The pay-TV landscape just keeps getting better as the 21st century matures, and the medium along with it. Shows like Enlightened on the knockout HBO roster prove that premium cable is thriving in both the broadcast and home theater markets.The focus is on an enigmatic, dynamic, yet seriously damaged female lead is the absorbing narrative focus of Enlightened.
Laura Dern plays Amy Jellicoe, a high-powered executive at a soulless high-tech consumer products corporation who has a high-end freak-out at work after the dissolution of a disastrous affair with her married boss.
The title and premise reveal themselves in nifty short order after this jarring prologue as Amy retreats to a specialized rehab facility in Hawaii, where she finds peace, tranquility, and a spiritual center that she brings back to her corporate world and the many stressors that are the result of Amy being Amy. The premiere episode packs a lot into 30 minutes, as does each subsequent installment by doling out backstory details about Amy’s life pre- and post-meltdown.
One of the triumphs of the absorbing mix of comedy and seriousness in Enlightened is the fact that its satirical core remains separate from its genuinely affecting character details and too-close-for-comfort observations about modern life. Though she appears to have made an honest change in her spiritual world, Amy is still deeply screwed up. The interactions that unfold with her family and coworkers continually try her newfound sense of well-being, illustrating that everyone’s grasp of reality is always tenuous and subjective regardless of any sense of personal enlightenment.
Amy’s snippets of narration play like a self-help regimen aimed directly at the viewers; her affirmations are not just for her own benefit, they’re also meant to bring us into the fold on her ongoing quest for illumination. “You can change,” she says to herself, “and you can be an agent of change.” Are you listening? Enlightened was developed (along with Dern) and written by Mike White, who also plays one of Amy’s coworkers, Tyler, a marginally creepy, socially challenged misfit she gets stuck with in the bowels of a corporate IT hellhole.
White’s off-kilter sensibility is at its peak in Enlightened, which is restricted and enhanced by the concision of its format and the pithy fine points of plot that are simultaneously amusing, disturbing, and spot-on in their observational tone. The cast also includes Diane Ladd as Helen, Amy’s mother (Dern’s too), who’s bewildered and more than a little exasperated when Amy moves in with her ready to heal something that Helen wants to stay broken.
Luke Wilson plays Amy’s ex-husband Levi, a man-child in love with drugs who Amy also wants to help by providing healing that he doesn’t really want. All of these people and the many other characters in Amy’s life that the show deftly introduces and weaves into its dramatic structure mostly keep their own counsel—just like people in the real world do.
But when they talk it’s important to listen closely. The 10 brisk episodes continue to reveal more about them all as the web of Amy’s connections and the roots of her psychic vision quest unravels. Enlightened is the kind of show that requires active viewing and demands that attention be paid in order to get up to speed with its conceptual center. But once hooked, nirvana in the form of a half-hour TV show is not far behind.

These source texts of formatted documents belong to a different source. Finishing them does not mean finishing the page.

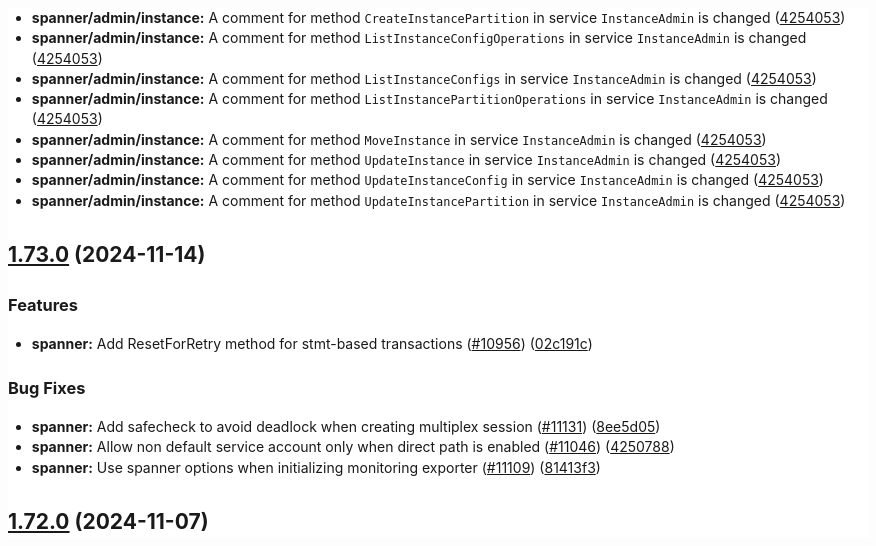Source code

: * **spanner/admin/instance:** A comment for method `CreateInstancePartition` in service `InstanceAdmin` is changed ([4254053](https://github.com/googleapis/google-cloud-go/commit/42540530e44e5f331e66e0777c4aabf449f5fd90))
* **spanner/admin/instance:** A comment for method `ListInstanceConfigOperations` in service `InstanceAdmin` is changed ([4254053](https://github.com/googleapis/google-cloud-go/commit/42540530e44e5f331e66e0777c4aabf449f5fd90))
* **spanner/admin/instance:** A comment for method `ListInstanceConfigs` in service `InstanceAdmin` is changed ([4254053](https://github.com/googleapis/google-cloud-go/commit/42540530e44e5f331e66e0777c4aabf449f5fd90))
* **spanner/admin/instance:** A comment for method `ListInstancePartitionOperations` in service `InstanceAdmin` is changed ([4254053](https://github.com/googleapis/google-cloud-go/commit/42540530e44e5f331e66e0777c4aabf449f5fd90))
* **spanner/admin/instance:** A comment for method `MoveInstance` in service `InstanceAdmin` is changed ([4254053](https://github.com/googleapis/google-cloud-go/commit/42540530e44e5f331e66e0777c4aabf449f5fd90))
* **spanner/admin/instance:** A comment for method `UpdateInstance` in service `InstanceAdmin` is changed ([4254053](https://github.com/googleapis/google-cloud-go/commit/42540530e44e5f331e66e0777c4aabf449f5fd90))
* **spanner/admin/instance:** A comment for method `UpdateInstanceConfig` in service `InstanceAdmin` is changed ([4254053](https://github.com/googleapis/google-cloud-go/commit/42540530e44e5f331e66e0777c4aabf449f5fd90))
* **spanner/admin/instance:** A comment for method `UpdateInstancePartition` in service `InstanceAdmin` is changed ([4254053](https://github.com/googleapis/google-cloud-go/commit/42540530e44e5f331e66e0777c4aabf449f5fd90))

## [1.73.0](https://github.com/googleapis/google-cloud-go/compare/spanner/v1.72.0...spanner/v1.73.0) (2024-11-14)


### Features

* **spanner:** Add ResetForRetry method for stmt-based transactions ([#10956](https://github.com/googleapis/google-cloud-go/issues/10956)) ([02c191c](https://github.com/googleapis/google-cloud-go/commit/02c191c5dc13023857812217f63be2395bfcb382))


### Bug Fixes

* **spanner:** Add safecheck to avoid deadlock when creating multiplex session ([#11131](https://github.com/googleapis/google-cloud-go/issues/11131)) ([8ee5d05](https://github.com/googleapis/google-cloud-go/commit/8ee5d05e288c7105ddb1722071d6719933effea4))
* **spanner:** Allow non default service account only when direct path is enabled ([#11046](https://github.com/googleapis/google-cloud-go/issues/11046)) ([4250788](https://github.com/googleapis/google-cloud-go/commit/42507887523f41d0507ca8b1772235846947c3e0))
* **spanner:** Use spanner options when initializing monitoring exporter ([#11109](https://github.com/googleapis/google-cloud-go/issues/11109)) ([81413f3](https://github.com/googleapis/google-cloud-go/commit/81413f3647a0ea406f25d4159db19b7ad9f0682b))

## [1.72.0](https://github.com/googleapis/google-cloud-go/compare/spanner/v1.71.0...spanner/v1.72.0) (2024-11-07)

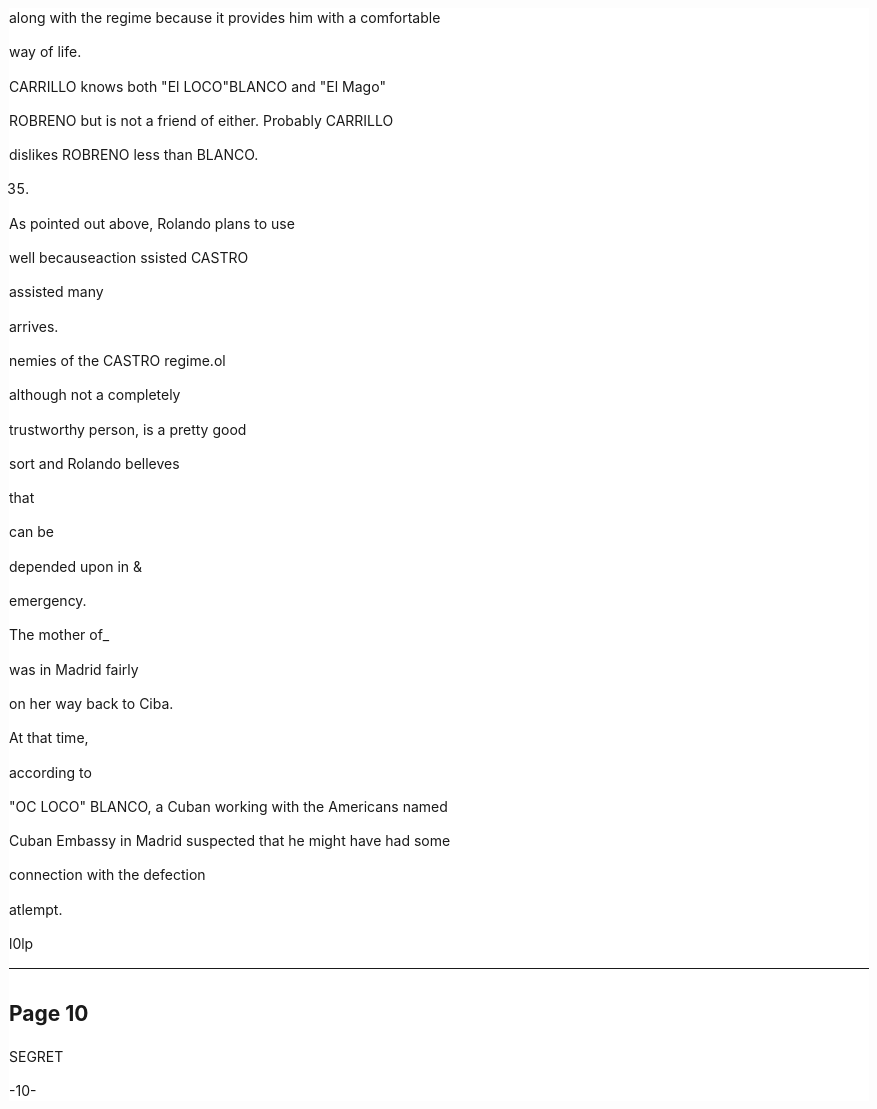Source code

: along with the regime because it provides him with a comfortable

way of life.

CARRILLO knows both "El LOCO"BLANCO and "El Mago"

ROBRENO but is not a friend of either. Probably CARRILLO

dislikes ROBRENO less than BLANCO.

35.

As pointed out above, Rolando plans to use

well becauseaction ssisted CASTRO

assisted many

arrives.

nemies of the CASTRO regime.ol

although not a completely

trustworthy person, is a pretty good

sort and Rolando belleves

that

can be

depended upon in &

emergency.

The mother of_

was in Madrid fairly

on her way back to Ciba.

At that time,

according to

"OC LOCO" BLANCO, a Cuban working with the Americans named

Cuban Embassy in Madrid suspected that he might have had some

connection with the defection

atlempt.

l0lp

---

## Page 10

SEGRET

-10-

Character to watch: Laura Dern as Amy Jellicoe.
Journal your answers to the following questions after you watch the series.
- How does this particular character’s journey compare with yours?
- Did the character develop certain characteristics during the movie that you have or that you would like to have? If so, what are those characteristics?
- What obstacles did this character face? What was his or her biggest challenge?
- What would you have done differently if you had been in the same position as the character?
- Is this character the type of person you would be friends with? Why or why not?